本質的安全設計を実施するに当たって、以下の事項を考慮します。
(ア) 幾何学的要素、および物理的側面
(イ) 安定性
(ウ) 保守保全性
(エ) 人間工学の原則 など
また、制御システムにてリスク低減を図る場合、制御システムへの本質的安全設計の適用、及び安全機能喪失の故障確率を最小化することを考慮しなければなりません。(次章ISO13849-1-制御システムの安全関連部参照)

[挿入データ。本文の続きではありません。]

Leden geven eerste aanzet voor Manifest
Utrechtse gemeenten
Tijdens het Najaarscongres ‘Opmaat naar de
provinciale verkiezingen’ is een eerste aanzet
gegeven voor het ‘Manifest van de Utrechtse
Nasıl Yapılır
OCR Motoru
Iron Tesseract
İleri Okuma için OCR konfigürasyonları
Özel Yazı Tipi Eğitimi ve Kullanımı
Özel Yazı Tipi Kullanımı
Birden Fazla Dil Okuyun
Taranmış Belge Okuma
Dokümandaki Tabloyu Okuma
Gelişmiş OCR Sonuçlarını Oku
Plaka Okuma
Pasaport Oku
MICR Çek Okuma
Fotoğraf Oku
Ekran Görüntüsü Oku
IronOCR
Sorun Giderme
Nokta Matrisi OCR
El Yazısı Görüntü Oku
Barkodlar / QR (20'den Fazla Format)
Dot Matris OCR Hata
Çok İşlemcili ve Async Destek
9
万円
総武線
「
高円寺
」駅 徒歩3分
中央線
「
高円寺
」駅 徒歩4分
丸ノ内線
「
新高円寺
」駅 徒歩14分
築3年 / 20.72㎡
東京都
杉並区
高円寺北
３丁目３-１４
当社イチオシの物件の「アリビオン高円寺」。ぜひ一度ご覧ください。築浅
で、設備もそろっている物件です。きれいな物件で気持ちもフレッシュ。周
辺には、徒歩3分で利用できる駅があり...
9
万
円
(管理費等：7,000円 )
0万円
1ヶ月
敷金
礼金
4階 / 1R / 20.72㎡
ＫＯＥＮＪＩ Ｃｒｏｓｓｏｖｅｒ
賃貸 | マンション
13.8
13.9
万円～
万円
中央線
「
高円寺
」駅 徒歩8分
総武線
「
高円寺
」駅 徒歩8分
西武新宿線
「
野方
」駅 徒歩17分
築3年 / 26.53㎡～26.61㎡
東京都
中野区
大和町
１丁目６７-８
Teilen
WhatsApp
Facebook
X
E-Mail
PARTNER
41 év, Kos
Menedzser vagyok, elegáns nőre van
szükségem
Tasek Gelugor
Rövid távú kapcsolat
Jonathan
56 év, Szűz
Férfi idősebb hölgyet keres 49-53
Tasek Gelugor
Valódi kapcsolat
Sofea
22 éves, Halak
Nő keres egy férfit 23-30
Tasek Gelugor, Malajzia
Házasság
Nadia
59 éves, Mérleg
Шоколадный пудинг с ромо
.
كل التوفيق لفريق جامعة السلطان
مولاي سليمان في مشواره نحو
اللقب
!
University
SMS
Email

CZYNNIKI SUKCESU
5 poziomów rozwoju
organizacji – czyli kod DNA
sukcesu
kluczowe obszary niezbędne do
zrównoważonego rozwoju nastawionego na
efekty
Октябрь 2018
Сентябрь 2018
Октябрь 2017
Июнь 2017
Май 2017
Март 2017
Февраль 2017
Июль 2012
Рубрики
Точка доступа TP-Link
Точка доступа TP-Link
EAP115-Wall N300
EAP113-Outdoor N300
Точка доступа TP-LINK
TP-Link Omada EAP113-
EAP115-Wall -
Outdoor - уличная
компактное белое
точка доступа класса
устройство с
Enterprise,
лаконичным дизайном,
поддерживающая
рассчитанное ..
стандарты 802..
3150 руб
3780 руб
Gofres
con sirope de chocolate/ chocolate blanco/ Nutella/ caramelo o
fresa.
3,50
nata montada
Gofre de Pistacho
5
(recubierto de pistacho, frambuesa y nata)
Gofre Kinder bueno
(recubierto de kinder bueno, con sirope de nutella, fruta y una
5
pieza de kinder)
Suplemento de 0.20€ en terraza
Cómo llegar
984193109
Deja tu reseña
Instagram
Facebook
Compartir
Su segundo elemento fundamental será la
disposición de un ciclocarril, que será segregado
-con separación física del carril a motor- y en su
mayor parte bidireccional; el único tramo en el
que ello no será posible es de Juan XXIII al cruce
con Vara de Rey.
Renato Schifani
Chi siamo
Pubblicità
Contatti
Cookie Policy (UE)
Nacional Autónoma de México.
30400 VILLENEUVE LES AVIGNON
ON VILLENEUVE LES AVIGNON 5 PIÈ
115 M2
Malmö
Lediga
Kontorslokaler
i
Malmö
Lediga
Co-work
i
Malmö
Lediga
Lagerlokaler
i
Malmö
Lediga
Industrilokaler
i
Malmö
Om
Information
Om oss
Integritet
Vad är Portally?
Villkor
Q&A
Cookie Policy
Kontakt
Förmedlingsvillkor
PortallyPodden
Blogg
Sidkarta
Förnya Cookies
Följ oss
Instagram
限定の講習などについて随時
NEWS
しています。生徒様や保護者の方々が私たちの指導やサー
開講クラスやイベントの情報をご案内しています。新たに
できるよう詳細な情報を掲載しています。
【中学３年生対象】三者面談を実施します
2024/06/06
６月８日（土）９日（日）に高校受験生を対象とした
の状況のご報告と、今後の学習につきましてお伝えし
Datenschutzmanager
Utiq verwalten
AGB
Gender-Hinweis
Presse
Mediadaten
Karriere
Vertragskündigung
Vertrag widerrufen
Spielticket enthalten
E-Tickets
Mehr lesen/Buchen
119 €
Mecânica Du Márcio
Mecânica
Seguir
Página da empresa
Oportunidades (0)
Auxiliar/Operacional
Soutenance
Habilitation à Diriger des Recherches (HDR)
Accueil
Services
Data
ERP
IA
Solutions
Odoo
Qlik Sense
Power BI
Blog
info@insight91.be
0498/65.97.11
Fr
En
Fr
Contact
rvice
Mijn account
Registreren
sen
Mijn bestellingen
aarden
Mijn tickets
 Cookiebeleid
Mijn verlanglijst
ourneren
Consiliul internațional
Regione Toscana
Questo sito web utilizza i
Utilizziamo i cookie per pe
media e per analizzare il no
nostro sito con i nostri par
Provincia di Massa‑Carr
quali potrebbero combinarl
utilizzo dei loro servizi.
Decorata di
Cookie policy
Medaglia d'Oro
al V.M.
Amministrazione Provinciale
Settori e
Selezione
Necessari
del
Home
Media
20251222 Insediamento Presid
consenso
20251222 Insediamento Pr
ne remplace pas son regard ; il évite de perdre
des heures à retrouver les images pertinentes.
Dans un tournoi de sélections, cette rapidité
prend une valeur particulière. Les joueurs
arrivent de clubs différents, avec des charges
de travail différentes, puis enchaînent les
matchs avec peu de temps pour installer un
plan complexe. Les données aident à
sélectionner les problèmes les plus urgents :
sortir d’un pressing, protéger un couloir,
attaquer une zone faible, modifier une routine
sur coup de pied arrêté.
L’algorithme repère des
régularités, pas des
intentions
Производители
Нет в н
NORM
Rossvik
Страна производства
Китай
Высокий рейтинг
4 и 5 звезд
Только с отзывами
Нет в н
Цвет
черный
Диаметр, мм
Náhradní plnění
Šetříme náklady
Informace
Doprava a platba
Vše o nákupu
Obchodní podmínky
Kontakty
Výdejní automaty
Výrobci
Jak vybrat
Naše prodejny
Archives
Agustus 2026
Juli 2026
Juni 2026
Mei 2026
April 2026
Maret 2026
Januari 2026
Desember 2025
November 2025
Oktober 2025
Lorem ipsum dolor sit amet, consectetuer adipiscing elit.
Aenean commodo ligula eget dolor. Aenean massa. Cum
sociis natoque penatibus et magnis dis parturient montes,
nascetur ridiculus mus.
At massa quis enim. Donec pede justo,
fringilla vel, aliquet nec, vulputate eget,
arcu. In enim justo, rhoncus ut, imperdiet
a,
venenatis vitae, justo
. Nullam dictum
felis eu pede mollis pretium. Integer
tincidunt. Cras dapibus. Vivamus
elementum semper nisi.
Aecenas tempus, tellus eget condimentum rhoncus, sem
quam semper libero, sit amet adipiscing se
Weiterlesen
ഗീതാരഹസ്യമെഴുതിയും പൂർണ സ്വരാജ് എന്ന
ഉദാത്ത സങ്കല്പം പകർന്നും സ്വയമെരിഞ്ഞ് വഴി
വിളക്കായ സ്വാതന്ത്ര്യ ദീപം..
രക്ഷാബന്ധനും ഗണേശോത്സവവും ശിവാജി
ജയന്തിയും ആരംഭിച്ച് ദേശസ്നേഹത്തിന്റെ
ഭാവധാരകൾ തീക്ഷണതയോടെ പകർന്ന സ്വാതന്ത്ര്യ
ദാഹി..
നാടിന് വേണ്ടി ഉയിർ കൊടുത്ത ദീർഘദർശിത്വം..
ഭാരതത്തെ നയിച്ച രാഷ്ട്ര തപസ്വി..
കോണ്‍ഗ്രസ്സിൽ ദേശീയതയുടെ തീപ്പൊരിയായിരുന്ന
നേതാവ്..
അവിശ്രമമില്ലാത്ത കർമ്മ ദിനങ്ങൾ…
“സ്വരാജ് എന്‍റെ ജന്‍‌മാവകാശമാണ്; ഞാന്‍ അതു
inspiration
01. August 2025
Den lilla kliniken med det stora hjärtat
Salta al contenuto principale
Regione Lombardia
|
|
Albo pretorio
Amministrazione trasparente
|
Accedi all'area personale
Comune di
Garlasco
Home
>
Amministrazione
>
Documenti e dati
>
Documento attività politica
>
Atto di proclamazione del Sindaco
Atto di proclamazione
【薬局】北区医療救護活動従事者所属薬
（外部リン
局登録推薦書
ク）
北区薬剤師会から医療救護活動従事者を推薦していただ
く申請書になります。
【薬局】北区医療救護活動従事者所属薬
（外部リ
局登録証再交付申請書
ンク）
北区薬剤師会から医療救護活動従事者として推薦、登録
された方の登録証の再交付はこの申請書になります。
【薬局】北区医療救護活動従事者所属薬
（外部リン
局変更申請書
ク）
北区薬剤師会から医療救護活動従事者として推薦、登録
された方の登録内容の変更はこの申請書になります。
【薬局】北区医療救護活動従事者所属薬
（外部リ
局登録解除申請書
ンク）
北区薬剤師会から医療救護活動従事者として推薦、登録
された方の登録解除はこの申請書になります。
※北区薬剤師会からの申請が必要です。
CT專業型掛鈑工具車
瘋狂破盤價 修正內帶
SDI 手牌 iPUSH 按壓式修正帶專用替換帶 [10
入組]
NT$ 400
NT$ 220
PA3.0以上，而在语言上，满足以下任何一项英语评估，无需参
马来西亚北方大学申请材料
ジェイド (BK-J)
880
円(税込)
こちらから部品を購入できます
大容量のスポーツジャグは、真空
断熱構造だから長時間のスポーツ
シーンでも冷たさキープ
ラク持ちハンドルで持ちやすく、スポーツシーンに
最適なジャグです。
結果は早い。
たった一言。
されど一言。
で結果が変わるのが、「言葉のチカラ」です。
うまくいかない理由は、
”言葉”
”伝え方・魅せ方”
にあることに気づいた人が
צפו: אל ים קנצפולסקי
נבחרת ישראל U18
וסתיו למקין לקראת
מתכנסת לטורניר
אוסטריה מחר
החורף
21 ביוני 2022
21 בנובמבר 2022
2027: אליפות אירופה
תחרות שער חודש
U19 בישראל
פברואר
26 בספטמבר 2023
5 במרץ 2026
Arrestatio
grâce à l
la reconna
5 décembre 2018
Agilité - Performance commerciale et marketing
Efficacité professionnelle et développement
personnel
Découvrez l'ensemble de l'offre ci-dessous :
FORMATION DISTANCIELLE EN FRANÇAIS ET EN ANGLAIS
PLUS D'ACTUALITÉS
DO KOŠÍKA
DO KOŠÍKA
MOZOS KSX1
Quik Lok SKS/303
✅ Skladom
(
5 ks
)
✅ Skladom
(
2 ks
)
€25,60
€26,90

なお、ライトカーテンのような保護装置は、機械の制御システムにつながりますので、本質的安全設計を実施した制御システムの一部としてみなすことは出来ますが、ISO12100では、保護装置は安全防護手段として分類されています。 - B)安全防護手段、又は追加の防護手段
- 本質的安全設計の手法により危険源を除去できない、あるいはリスクが十分に低減できないと合理的に判断される場合、人体保護のためのガードや保護装置を使用することになります。また、追加の(補完的な)防護手段(例:非常停止スイッチ)なども考慮する必要があります。
これがリスク低減プロセスの第二ステップになります。
ライトカーテンなどの電気的感知検出装置(ESPE)は、安全防護手段としてISO12100第6章に紹介されています。 - C)ユーザへの情報提供
- ISO12100では、ユーザに対して情報を提供することは機械設計の一部であると考えられています。機械を正しく安全に使用するために必要とされる情報は全てユーザに提供されなければなりません。
ユーザへの情報には、残留リスクの情報も含めて、使用者のレベルに応じた適切な警告、注意も含まれます。